Extract all of the data and reproduce it precisely.

(Records excerpted from a collection)
★ ★ ★ ★
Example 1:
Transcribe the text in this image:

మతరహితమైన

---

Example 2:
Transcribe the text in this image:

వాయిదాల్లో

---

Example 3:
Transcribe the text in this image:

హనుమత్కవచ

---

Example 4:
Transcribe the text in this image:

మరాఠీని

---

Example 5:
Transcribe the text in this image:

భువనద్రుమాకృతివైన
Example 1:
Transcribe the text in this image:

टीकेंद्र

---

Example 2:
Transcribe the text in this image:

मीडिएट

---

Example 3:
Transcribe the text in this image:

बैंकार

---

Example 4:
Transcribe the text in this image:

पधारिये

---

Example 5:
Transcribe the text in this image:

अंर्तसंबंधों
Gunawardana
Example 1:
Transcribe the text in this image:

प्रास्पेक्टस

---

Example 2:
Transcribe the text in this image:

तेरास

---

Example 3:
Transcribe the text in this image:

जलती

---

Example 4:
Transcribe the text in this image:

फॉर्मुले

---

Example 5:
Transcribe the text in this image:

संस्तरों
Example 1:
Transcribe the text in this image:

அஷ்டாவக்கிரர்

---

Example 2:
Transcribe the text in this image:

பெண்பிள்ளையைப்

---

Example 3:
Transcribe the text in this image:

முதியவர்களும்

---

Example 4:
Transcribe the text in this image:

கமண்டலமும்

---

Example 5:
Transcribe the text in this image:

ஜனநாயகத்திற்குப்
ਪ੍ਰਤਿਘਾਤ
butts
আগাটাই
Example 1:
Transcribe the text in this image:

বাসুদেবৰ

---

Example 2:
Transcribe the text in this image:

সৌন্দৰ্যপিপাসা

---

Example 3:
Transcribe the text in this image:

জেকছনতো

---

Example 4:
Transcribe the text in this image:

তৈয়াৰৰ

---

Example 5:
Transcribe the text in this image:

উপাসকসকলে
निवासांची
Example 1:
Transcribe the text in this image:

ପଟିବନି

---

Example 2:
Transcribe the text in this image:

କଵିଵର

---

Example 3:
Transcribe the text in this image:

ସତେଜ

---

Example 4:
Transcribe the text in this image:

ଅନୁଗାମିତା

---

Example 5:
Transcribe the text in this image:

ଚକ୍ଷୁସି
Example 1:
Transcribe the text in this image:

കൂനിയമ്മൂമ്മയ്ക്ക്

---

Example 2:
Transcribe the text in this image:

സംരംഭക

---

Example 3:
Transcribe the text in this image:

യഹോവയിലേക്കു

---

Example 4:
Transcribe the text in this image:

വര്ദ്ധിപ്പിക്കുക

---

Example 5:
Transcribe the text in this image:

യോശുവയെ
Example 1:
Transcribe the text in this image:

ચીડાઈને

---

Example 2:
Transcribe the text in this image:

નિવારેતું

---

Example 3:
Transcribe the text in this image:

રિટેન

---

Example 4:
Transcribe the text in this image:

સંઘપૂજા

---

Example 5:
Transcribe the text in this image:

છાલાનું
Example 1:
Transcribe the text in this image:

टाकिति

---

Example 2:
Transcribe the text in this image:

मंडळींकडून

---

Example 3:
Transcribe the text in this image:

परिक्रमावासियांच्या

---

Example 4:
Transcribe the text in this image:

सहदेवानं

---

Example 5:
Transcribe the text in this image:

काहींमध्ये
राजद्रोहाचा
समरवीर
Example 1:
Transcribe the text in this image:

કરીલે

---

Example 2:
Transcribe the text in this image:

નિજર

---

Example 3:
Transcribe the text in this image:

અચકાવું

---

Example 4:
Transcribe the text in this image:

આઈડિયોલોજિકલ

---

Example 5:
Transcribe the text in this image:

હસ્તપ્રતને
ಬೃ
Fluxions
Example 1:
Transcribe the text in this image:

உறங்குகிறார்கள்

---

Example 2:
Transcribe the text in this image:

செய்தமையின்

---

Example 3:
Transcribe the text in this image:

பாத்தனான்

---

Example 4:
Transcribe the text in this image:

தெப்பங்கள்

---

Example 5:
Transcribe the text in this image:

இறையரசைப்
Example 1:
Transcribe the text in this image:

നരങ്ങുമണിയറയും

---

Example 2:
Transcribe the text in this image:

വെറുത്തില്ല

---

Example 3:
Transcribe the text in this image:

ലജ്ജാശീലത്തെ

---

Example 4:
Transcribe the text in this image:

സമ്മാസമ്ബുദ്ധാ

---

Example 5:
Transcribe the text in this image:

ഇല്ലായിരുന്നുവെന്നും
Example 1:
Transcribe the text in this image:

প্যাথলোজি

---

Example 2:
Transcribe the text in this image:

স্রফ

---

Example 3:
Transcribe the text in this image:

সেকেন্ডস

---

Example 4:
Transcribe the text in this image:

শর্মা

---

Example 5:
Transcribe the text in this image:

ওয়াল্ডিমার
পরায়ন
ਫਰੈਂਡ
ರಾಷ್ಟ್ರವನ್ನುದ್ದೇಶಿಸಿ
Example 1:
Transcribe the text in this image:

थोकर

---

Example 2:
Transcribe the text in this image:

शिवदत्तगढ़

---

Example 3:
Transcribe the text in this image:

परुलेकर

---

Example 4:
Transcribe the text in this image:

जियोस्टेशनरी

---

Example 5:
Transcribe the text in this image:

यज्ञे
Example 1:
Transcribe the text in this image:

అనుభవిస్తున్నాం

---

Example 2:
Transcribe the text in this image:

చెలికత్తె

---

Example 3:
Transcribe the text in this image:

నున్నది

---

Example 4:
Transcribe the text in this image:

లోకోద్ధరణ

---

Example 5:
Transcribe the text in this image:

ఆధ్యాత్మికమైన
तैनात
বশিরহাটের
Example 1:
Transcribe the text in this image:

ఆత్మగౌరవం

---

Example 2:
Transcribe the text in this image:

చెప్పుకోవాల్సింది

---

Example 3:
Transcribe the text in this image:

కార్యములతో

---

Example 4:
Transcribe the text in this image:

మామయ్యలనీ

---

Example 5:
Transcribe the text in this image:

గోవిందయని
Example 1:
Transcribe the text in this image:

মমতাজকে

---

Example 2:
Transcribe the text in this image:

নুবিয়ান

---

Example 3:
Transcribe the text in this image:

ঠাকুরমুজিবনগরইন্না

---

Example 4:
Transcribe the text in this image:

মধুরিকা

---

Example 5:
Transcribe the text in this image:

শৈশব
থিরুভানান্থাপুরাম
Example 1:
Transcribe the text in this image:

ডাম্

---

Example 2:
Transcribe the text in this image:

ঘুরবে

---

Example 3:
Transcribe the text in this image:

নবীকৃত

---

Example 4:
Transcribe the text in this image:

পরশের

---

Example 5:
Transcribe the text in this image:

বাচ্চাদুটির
★ ★ ★ ★
(OUTPUT BELOW)
Example 1:
Transcribe the text in this image:

మతరహితమైన

---

Example 2:
Transcribe the text in this image:

వాయిదాల్లో

---

Example 3:
Transcribe the text in this image:

హనుమత్కవచ

---

Example 4:
Transcribe the text in this image:

మరాఠీని

---

Example 5:
Transcribe the text in this image:

భువనద్రుమాకృతివైన
Example 1:
Transcribe the text in this image:

टीकेंद्र

---

Example 2:
Transcribe the text in this image:

मीडिएट

---

Example 3:
Transcribe the text in this image:

बैंकार

---

Example 4:
Transcribe the text in this image:

पधारिये

---

Example 5:
Transcribe the text in this image:

अंर्तसंबंधों
Gunawardana
Example 1:
Transcribe the text in this image:

प्रास्पेक्टस

---

Example 2:
Transcribe the text in this image:

तेरास

---

Example 3:
Transcribe the text in this image:

जलती

---

Example 4:
Transcribe the text in this image:

फॉर्मुले

---

Example 5:
Transcribe the text in this image:

संस्तरों
Example 1:
Transcribe the text in this image:

அஷ்டாவக்கிரர்

---

Example 2:
Transcribe the text in this image:

பெண்பிள்ளையைப்

---

Example 3:
Transcribe the text in this image:

முதியவர்களும்

---

Example 4:
Transcribe the text in this image:

கமண்டலமும்

---

Example 5:
Transcribe the text in this image:

ஜனநாயகத்திற்குப்
ਪ੍ਰਤਿਘਾਤ
butts
আগাটাই
Example 1:
Transcribe the text in this image:

বাসুদেবৰ

---

Example 2:
Transcribe the text in this image:

সৌন্দৰ্যপিপাসা

---

Example 3:
Transcribe the text in this image:

জেকছনতো

---

Example 4:
Transcribe the text in this image:

তৈয়াৰৰ

---

Example 5:
Transcribe the text in this image:

উপাসকসকলে
निवासांची
Example 1:
Transcribe the text in this image:

ପଟିବନି

---

Example 2:
Transcribe the text in this image:

କଵିଵର

---

Example 3:
Transcribe the text in this image:

ସତେଜ

---

Example 4:
Transcribe the text in this image:

ଅନୁଗାମିତା

---

Example 5:
Transcribe the text in this image:

ଚକ୍ଷୁସି
Example 1:
Transcribe the text in this image:

കൂനിയമ്മൂമ്മയ്ക്ക്

---

Example 2:
Transcribe the text in this image:

സംരംഭക

---

Example 3:
Transcribe the text in this image:

യഹോവയിലേക്കു

---

Example 4:
Transcribe the text in this image:

വര്ദ്ധിപ്പിക്കുക

---

Example 5:
Transcribe the text in this image:

യോശുവയെ
Example 1:
Transcribe the text in this image:

ચીડાઈને

---

Example 2:
Transcribe the text in this image:

નિવારેતું

---

Example 3:
Transcribe the text in this image:

રિટેન

---

Example 4:
Transcribe the text in this image:

સંઘપૂજા

---

Example 5:
Transcribe the text in this image:

છાલાનું
Example 1:
Transcribe the text in this image:

टाकिति

---

Example 2:
Transcribe the text in this image:

मंडळींकडून

---

Example 3:
Transcribe the text in this image:

परिक्रमावासियांच्या

---

Example 4:
Transcribe the text in this image:

सहदेवानं

---

Example 5:
Transcribe the text in this image:

काहींमध्ये
राजद्रोहाचा
समरवीर
Example 1:
Transcribe the text in this image:

કરીલે

---

Example 2:
Transcribe the text in this image:

નિજર

---

Example 3:
Transcribe the text in this image:

અચકાવું

---

Example 4:
Transcribe the text in this image:

આઈડિયોલોજિકલ

---

Example 5:
Transcribe the text in this image:

હસ્તપ્રતને
ಬೃ
Fluxions
Example 1:
Transcribe the text in this image:

உறங்குகிறார்கள்

---

Example 2:
Transcribe the text in this image:

செய்தமையின்

---

Example 3:
Transcribe the text in this image:

பாத்தனான்

---

Example 4:
Transcribe the text in this image:

தெப்பங்கள்

---

Example 5:
Transcribe the text in this image:

இறையரசைப்
Example 1:
Transcribe the text in this image:

നരങ്ങുമണിയറയും

---

Example 2:
Transcribe the text in this image:

വെറുത്തില്ല

---

Example 3:
Transcribe the text in this image:

ലജ്ജാശീലത്തെ

---

Example 4:
Transcribe the text in this image:

സമ്മാസമ്ബുദ്ധാ

---

Example 5:
Transcribe the text in this image:

ഇല്ലായിരുന്നുവെന്നും
Example 1:
Transcribe the text in this image:

প্যাথলোজি

---

Example 2:
Transcribe the text in this image:

স্রফ

---

Example 3:
Transcribe the text in this image:

সেকেন্ডস

---

Example 4:
Transcribe the text in this image:

শর্মা

---

Example 5:
Transcribe the text in this image:

ওয়াল্ডিমার
পরায়ন
ਫਰੈਂਡ
ರಾಷ್ಟ್ರವನ್ನುದ್ದೇಶಿಸಿ
Example 1:
Transcribe the text in this image:

थोकर

---

Example 2:
Transcribe the text in this image:

शिवदत्तगढ़

---

Example 3:
Transcribe the text in this image:

परुलेकर

---

Example 4:
Transcribe the text in this image:

जियोस्टेशनरी

---

Example 5:
Transcribe the text in this image:

यज्ञे
Example 1:
Transcribe the text in this image:

అనుభవిస్తున్నాం

---

Example 2:
Transcribe the text in this image:

చెలికత్తె

---

Example 3:
Transcribe the text in this image:

నున్నది

---

Example 4:
Transcribe the text in this image:

లోకోద్ధరణ

---

Example 5:
Transcribe the text in this image:

ఆధ్యాత్మికమైన
तैनात
বশিরহাটের
Example 1:
Transcribe the text in this image:

ఆత్మగౌరవం

---

Example 2:
Transcribe the text in this image:

చెప్పుకోవాల్సింది

---

Example 3:
Transcribe the text in this image:

కార్యములతో

---

Example 4:
Transcribe the text in this image:

మామయ్యలనీ

---

Example 5:
Transcribe the text in this image:

గోవిందయని
Example 1:
Transcribe the text in this image:

মমতাজকে

---

Example 2:
Transcribe the text in this image:

নুবিয়ান

---

Example 3:
Transcribe the text in this image:

ঠাকুরমুজিবনগরইন্না

---

Example 4:
Transcribe the text in this image:

মধুরিকা

---

Example 5:
Transcribe the text in this image:

শৈশব
থিরুভানান্থাপুরাম
Example 1:
Transcribe the text in this image:

ডাম্

---

Example 2:
Transcribe the text in this image:

ঘুরবে

---

Example 3:
Transcribe the text in this image:

নবীকৃত

---

Example 4:
Transcribe the text in this image:

পরশের

---

Example 5:
Transcribe the text in this image:

বাচ্চাদুটির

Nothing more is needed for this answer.